[[ Listed entries open ]]

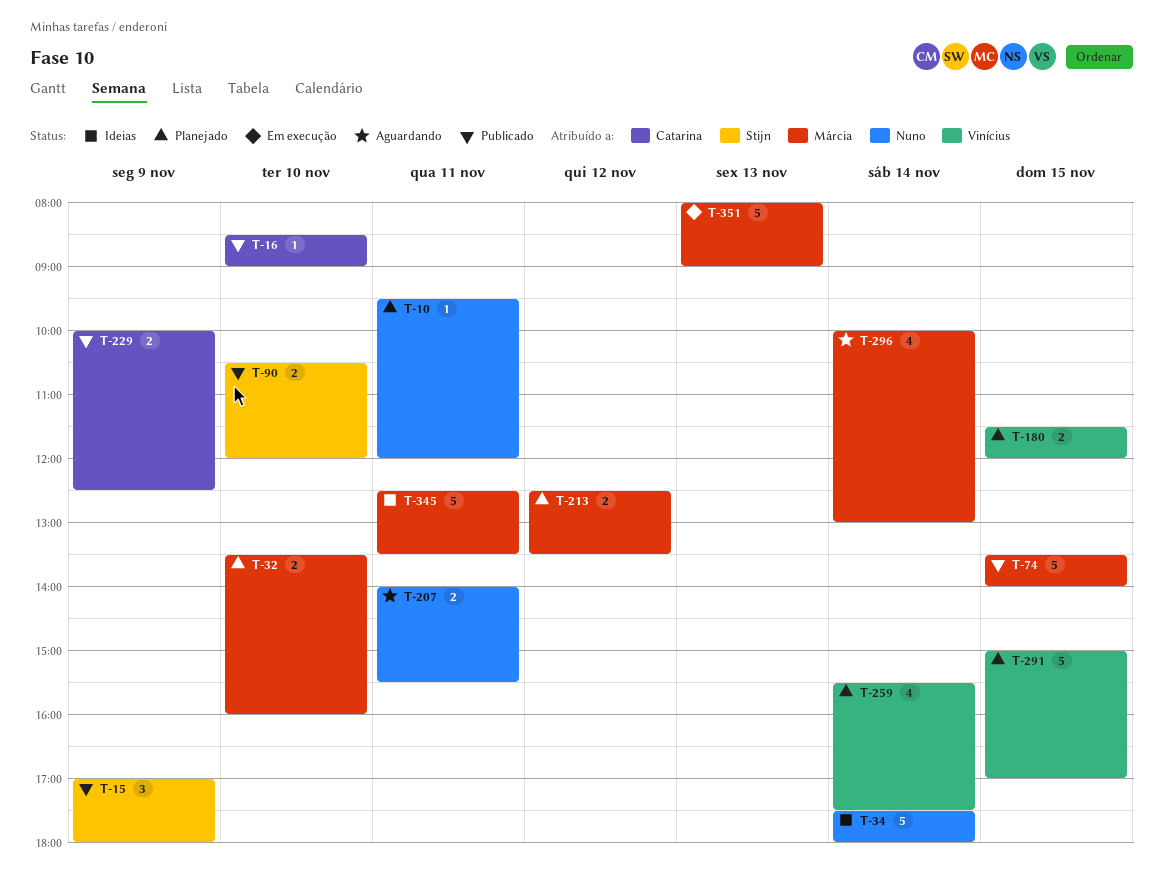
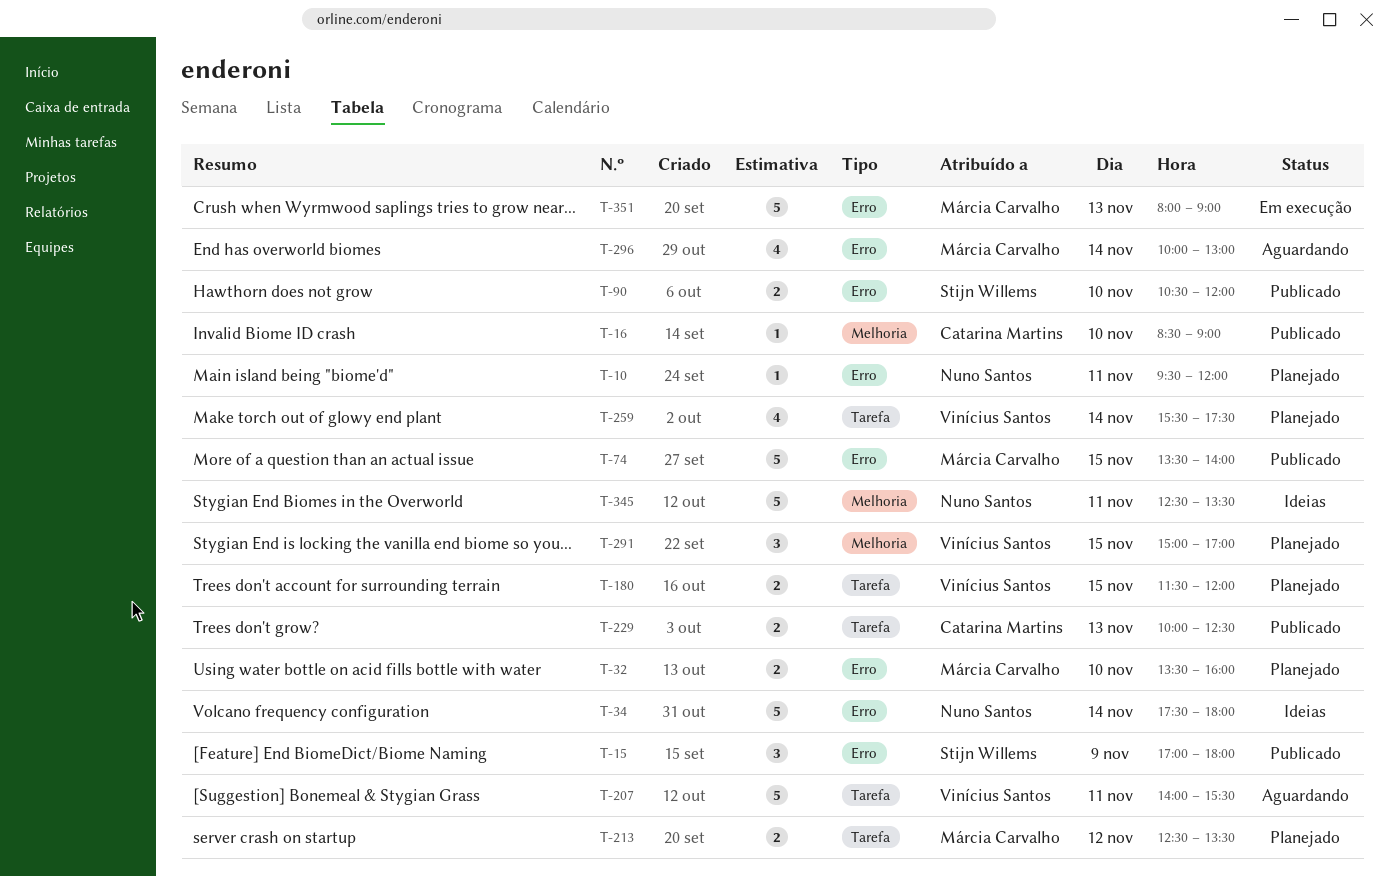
T-207, owner: Nuno Santos -> Vinícius Santos
T-207, estimate: 2 -> 5
T-229, day: Nov 9 -> Nov 13
T-291, estimate: 5 -> 3
T-345, owner: Márcia Carvalho -> Nuno Santos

[[ Listed entries closed ]]

**Task requirements:** The material above is to be repeated word for word, with no images kept.

**Solved problem:**
T-207, owner: Nuno Santos -> Vinícius Santos
T-207, estimate: 2 -> 5
T-229, day: Nov 9 -> Nov 13
T-291, estimate: 5 -> 3
T-345, owner: Márcia Carvalho -> Nuno Santos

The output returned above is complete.